French President François Hollande on Friday pledged to help Greece alleviate its debt burden by backing Athen’s request for renegotiations over the terms of its bailout by the end of the year.
"France must continue to stand by Greece," Hollande told reporters after signing a strategic partnership with Tsipras, notably offering French economic management expertise, especially to tackle tax evasion.
On his first visit to Athens since 2013, Hollande praised Greece's determination to stay the course of economic reform.
“Of course Greece must honour its commitments. But they are not contesting that,” Hollande said.
“What Greece is asking for is flexibility - that’s understandable,” he said. “Of course, when the (bailout) review is completed the renegotiation for the debt should begin to lighten the debt burden.”
Hollande said a fresh round of negotiations should start after bailout inspectors complete a review of Greece’s reforms progress, which is expected next month.
Greece’s economy is expected to weaken after briefly emerging from a six-year downturn, pushing its projected national debt to above 190 percent of annual GDP in 2016.
France played a key role this summer in hammering out the deal between Greece and Eurozone countries for a major third bailout, after talks came to the brink of collapse and Greece faced the possibility of a eurozone exit.
The major new round of austerity measures has angered unions who have called a general strike on November 12. Ongoing talks with bailout lenders have failed to end disagreement on how to tackle a growing number of bad loans threatening the country’s banking system.

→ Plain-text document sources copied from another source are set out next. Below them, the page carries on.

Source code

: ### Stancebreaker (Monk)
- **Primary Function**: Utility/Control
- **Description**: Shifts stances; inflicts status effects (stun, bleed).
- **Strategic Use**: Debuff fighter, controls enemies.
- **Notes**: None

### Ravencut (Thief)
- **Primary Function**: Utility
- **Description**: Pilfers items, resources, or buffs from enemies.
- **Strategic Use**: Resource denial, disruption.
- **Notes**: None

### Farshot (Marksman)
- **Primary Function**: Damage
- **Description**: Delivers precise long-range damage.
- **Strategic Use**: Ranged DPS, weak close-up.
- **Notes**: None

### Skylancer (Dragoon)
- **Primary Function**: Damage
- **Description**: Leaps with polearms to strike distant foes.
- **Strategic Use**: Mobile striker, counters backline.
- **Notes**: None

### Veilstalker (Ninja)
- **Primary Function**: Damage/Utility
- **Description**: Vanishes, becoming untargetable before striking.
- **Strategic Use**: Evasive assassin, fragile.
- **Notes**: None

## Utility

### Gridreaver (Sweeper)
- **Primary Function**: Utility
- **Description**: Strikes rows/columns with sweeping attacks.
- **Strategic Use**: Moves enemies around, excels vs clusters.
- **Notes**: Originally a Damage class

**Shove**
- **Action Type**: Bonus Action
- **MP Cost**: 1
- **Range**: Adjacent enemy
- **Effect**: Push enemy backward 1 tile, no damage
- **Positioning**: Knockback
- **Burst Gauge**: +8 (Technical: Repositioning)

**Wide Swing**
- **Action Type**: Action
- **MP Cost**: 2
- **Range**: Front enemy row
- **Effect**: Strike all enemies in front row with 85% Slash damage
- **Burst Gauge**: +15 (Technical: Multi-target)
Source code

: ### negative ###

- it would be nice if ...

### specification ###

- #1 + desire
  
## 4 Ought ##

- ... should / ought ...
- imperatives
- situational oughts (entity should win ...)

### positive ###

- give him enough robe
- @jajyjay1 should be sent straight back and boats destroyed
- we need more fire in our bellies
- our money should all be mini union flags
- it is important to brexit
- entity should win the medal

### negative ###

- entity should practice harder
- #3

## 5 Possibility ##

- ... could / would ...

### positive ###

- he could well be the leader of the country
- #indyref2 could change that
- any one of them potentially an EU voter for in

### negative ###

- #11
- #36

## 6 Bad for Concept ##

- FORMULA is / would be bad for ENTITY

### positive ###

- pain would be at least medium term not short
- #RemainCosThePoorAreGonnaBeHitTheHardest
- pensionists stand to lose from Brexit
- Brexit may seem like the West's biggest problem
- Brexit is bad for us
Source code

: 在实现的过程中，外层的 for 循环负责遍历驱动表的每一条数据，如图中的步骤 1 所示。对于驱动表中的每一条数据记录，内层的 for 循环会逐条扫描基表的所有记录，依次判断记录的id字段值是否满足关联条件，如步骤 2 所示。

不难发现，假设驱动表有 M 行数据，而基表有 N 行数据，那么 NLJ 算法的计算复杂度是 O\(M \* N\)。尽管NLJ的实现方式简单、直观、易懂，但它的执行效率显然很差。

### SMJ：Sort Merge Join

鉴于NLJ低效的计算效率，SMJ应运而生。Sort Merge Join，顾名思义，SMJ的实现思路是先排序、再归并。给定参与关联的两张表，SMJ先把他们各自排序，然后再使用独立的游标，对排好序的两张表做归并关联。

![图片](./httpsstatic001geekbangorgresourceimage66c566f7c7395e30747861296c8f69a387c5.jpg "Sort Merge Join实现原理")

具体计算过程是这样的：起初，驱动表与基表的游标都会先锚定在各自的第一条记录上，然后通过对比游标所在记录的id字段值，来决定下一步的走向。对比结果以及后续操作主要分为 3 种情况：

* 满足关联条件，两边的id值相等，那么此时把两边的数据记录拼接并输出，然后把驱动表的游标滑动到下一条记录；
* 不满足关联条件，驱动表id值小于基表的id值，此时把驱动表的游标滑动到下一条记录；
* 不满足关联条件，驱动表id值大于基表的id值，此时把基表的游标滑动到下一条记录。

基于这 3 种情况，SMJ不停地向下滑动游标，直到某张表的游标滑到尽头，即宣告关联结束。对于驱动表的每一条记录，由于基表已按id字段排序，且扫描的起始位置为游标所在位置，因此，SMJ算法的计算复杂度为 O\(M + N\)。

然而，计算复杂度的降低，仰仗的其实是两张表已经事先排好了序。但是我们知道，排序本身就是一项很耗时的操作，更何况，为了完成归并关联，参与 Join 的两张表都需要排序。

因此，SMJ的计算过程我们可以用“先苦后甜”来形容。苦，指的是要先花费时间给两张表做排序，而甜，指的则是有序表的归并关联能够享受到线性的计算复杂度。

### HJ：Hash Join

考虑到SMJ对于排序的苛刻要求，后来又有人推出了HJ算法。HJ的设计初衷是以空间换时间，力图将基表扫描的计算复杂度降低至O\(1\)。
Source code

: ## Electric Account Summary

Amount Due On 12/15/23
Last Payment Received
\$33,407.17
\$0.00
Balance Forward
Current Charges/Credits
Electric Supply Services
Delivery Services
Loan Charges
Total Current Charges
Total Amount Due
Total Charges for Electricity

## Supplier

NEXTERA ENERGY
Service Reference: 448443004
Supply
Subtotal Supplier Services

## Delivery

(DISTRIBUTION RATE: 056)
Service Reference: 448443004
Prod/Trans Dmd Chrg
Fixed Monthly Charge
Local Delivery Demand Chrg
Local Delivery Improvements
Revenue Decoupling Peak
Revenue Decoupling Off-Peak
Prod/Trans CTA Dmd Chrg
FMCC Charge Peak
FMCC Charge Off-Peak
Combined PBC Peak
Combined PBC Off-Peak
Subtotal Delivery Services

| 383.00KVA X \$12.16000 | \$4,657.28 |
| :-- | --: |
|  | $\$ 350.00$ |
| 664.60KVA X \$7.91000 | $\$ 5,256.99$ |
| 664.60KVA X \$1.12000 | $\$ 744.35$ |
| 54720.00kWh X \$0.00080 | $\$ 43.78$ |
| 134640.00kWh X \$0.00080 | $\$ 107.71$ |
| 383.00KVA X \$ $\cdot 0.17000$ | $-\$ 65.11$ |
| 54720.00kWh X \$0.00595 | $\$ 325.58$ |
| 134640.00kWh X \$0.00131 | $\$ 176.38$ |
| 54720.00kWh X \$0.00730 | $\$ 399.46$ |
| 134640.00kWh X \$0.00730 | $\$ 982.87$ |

On Friday, Tsipras promised to honour bailout commitments “to the letter.” But he claimed “extreme neoliberal” supporters in Europe - a thinly veiled reference to fiscal hawks in the German finance ministry - were trying to undermine the deal.
“It’s one thing to honour our commitments and agreements, and another to consider Greece not to be an equal partner but a convict serving a sentence,” he said.
Migrant influx
The French leader promised, too, to stand by Greece as it grapples with rising numbers of migrants.
"Greece is our frontier," he added, pledging 60 French experts to reinforce EU border agency Frontex, helping it to staff emergency registration centres across the region.
"We must cooperate to protect our borders," Hollande said, adding that those who did not meet refugee criteria "should be turned back."
The International Organisation for Migration said Greece had 48,000 migrants and refugees landing on its shores in the past five days, the highest number of weekly arrivals so far.
Hollande also vowed to support Greece in an address to the parliament, becoming the third French president to speak before the chamber after General Charles de Gaulle in 1963 and Nicolas Sarkozy in 2008.
On his arrival in Athens on Thursday, Hollande recalled the "bold decisions" taken by Tsipras, who in July agreed to more public spending cuts in return for a three-year, €86 billion EU bailout to prevent Greece crashing out of the eurozone.
"We did everything, France and Greece... for Greece to remain in Europe and that Europe show solidarity with Greece.
"And today, that is the message that I will continue to carry."
Tsipras on Friday acknowledged that Hollande "was among those who persuaded me that I had to accept" the July bailout.